▶ **GIVEN EXERCISE**
Rewrite the material from the line with "genus: Trichosurus" to the line with "scientific name: Parablechnum montanum", replacing "scientific name" with "binomial" and leaving everything else unchanged.
-- DATA EXTRACT start --
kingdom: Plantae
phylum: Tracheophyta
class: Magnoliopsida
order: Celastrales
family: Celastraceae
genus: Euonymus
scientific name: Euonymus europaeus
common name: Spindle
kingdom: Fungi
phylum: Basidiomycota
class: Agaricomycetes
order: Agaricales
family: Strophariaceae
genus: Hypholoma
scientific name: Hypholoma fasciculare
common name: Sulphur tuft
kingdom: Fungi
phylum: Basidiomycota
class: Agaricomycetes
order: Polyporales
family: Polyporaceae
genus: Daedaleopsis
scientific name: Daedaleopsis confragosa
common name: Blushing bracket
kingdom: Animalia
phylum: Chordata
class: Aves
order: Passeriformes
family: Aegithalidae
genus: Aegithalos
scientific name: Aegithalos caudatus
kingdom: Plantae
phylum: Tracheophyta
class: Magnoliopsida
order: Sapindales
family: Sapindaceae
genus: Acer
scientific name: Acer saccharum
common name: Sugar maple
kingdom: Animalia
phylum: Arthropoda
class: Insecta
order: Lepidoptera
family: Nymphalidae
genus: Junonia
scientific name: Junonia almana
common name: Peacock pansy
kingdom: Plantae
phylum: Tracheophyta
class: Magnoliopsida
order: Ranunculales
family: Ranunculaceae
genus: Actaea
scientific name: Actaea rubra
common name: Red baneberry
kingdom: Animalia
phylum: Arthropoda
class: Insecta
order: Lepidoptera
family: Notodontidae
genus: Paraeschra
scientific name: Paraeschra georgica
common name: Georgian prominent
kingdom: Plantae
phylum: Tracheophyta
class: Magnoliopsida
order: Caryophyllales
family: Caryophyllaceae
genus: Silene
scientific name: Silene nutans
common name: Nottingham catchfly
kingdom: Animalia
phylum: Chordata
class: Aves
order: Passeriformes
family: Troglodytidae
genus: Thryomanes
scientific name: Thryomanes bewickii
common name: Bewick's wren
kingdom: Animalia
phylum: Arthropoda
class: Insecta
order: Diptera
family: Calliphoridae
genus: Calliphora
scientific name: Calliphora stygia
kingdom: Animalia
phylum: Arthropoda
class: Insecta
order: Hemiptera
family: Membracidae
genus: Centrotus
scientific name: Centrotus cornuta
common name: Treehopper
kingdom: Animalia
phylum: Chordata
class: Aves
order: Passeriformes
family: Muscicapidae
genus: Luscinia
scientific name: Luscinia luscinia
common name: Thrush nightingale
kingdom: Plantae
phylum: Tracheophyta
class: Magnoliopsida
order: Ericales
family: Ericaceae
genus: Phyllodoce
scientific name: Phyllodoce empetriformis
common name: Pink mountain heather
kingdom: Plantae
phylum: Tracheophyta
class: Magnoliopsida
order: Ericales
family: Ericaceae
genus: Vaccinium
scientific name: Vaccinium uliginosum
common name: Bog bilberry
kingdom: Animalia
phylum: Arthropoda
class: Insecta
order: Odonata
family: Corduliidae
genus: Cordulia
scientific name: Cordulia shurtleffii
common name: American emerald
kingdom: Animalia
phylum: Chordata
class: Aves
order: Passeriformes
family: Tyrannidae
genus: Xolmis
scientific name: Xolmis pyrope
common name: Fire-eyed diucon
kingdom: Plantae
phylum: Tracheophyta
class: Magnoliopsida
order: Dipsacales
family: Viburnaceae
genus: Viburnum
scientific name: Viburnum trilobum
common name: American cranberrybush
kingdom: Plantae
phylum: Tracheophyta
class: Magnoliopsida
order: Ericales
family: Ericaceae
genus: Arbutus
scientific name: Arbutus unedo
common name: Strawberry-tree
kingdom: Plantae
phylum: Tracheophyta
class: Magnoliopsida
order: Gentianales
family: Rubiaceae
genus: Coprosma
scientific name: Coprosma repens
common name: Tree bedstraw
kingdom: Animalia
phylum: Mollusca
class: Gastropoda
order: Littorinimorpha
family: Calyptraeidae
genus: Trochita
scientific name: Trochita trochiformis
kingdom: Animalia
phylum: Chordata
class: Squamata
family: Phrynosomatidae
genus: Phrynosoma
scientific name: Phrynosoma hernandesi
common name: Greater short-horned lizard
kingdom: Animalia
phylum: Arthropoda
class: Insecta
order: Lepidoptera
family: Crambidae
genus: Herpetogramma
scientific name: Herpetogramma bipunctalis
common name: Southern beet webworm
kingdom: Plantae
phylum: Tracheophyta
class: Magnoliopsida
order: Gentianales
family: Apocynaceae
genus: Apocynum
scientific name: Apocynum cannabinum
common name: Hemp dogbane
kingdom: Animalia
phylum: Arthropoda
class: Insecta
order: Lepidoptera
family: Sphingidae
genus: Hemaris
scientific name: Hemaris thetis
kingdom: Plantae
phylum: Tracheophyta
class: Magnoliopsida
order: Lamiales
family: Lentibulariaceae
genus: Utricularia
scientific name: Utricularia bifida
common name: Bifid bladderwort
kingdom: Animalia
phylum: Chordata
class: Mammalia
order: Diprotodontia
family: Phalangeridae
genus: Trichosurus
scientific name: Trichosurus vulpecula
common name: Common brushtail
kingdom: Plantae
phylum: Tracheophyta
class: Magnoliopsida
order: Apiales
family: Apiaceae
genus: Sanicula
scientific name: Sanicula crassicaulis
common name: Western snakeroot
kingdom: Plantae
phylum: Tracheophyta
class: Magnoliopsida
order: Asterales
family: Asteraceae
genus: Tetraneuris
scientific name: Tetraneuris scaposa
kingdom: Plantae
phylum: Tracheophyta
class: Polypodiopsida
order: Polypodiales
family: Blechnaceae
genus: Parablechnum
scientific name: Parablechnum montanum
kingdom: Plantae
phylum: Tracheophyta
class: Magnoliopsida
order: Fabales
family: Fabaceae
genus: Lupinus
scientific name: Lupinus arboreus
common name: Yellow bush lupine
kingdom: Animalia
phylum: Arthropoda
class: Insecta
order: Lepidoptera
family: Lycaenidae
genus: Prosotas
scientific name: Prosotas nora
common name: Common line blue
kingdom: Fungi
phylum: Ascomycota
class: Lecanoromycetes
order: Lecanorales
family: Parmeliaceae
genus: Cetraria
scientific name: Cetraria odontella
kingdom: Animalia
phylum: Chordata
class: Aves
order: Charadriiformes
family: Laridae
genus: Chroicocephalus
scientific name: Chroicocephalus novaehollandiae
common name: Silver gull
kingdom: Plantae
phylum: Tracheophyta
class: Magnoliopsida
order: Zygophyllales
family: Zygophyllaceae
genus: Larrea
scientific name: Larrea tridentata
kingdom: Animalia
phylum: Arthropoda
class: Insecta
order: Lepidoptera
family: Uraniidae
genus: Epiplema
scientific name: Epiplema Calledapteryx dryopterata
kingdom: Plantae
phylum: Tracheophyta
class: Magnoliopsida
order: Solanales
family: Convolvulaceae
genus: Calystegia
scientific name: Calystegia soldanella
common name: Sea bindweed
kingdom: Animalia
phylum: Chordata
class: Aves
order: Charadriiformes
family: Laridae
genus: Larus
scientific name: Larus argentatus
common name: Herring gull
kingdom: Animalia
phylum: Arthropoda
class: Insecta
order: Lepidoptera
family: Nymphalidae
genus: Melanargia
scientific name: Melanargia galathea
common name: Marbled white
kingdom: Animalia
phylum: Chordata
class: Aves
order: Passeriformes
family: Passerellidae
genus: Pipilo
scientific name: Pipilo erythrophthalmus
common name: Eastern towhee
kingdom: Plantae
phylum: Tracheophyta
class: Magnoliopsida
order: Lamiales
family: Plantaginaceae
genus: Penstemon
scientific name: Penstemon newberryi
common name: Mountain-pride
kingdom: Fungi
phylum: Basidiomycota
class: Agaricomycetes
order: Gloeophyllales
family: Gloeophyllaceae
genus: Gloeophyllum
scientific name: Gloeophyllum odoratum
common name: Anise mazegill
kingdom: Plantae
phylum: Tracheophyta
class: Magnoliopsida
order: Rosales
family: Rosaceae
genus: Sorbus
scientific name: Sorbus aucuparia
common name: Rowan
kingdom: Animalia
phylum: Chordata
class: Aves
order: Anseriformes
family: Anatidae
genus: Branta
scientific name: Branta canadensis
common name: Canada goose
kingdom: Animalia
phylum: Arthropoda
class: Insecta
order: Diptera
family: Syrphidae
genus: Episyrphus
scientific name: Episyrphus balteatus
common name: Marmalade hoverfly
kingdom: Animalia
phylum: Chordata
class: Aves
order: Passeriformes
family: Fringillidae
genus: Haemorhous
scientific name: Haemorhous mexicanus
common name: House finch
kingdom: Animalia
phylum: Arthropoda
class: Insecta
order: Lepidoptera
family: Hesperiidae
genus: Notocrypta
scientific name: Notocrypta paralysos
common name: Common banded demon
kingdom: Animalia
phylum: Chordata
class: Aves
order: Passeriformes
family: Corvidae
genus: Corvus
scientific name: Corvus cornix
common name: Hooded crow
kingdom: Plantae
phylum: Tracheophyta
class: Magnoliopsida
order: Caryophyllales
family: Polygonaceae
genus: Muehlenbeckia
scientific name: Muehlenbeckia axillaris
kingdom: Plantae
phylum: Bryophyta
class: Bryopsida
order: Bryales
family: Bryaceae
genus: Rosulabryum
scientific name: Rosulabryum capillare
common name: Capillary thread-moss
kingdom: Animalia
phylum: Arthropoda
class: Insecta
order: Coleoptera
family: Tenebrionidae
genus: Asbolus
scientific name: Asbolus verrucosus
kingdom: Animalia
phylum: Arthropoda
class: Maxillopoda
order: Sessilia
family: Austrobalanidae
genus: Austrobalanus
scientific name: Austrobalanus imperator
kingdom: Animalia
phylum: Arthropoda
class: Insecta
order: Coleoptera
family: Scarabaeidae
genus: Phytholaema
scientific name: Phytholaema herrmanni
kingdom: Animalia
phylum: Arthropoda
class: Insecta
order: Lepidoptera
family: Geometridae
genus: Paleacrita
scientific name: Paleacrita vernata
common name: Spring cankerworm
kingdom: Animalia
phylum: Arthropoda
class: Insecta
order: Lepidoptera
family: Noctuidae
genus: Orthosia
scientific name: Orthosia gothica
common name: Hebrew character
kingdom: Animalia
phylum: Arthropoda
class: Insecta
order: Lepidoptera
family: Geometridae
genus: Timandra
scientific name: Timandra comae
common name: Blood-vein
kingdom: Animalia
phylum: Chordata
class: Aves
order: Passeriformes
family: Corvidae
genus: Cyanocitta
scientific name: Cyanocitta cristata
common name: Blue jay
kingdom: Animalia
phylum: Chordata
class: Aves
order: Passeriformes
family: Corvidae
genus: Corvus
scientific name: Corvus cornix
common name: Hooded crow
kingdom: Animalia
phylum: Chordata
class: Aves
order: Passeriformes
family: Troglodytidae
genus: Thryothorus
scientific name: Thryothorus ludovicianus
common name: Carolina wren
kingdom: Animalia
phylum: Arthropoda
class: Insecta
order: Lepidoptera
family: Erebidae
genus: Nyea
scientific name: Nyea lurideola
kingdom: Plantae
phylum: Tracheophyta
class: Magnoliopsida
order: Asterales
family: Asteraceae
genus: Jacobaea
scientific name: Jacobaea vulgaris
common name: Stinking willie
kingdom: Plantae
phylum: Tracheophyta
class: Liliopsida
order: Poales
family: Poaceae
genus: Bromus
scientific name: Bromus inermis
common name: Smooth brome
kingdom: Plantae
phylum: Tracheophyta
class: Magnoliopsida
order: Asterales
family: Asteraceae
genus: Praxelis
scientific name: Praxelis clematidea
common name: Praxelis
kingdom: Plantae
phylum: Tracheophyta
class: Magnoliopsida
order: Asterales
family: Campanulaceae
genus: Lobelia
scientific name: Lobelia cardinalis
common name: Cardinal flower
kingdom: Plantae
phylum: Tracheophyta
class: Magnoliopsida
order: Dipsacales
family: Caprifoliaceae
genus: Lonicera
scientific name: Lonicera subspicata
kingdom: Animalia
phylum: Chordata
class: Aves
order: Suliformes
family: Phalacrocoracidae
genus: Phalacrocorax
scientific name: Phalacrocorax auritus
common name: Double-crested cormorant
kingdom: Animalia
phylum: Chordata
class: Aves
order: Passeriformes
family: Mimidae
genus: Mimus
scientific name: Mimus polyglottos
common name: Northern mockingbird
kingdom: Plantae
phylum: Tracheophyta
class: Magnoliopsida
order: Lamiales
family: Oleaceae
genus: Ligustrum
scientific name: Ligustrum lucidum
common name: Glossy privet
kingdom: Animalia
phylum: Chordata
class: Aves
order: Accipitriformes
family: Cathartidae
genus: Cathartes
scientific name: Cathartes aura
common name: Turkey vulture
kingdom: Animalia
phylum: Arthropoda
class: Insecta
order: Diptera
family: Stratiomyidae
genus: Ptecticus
-- DATA EXTRACT end --
▶ **RESPONSE**
genus: Trichosurus
binomial: Trichosurus vulpecula
common name: Common brushtail
kingdom: Plantae
phylum: Tracheophyta
class: Magnoliopsida
order: Apiales
family: Apiaceae
genus: Sanicula
binomial: Sanicula crassicaulis
common name: Western snakeroot
kingdom: Plantae
phylum: Tracheophyta
class: Magnoliopsida
order: Asterales
family: Asteraceae
genus: Tetraneuris
binomial: Tetraneuris scaposa
kingdom: Plantae
phylum: Tracheophyta
class: Polypodiopsida
order: Polypodiales
family: Blechnaceae
genus: Parablechnum
binomial: Parablechnum montanum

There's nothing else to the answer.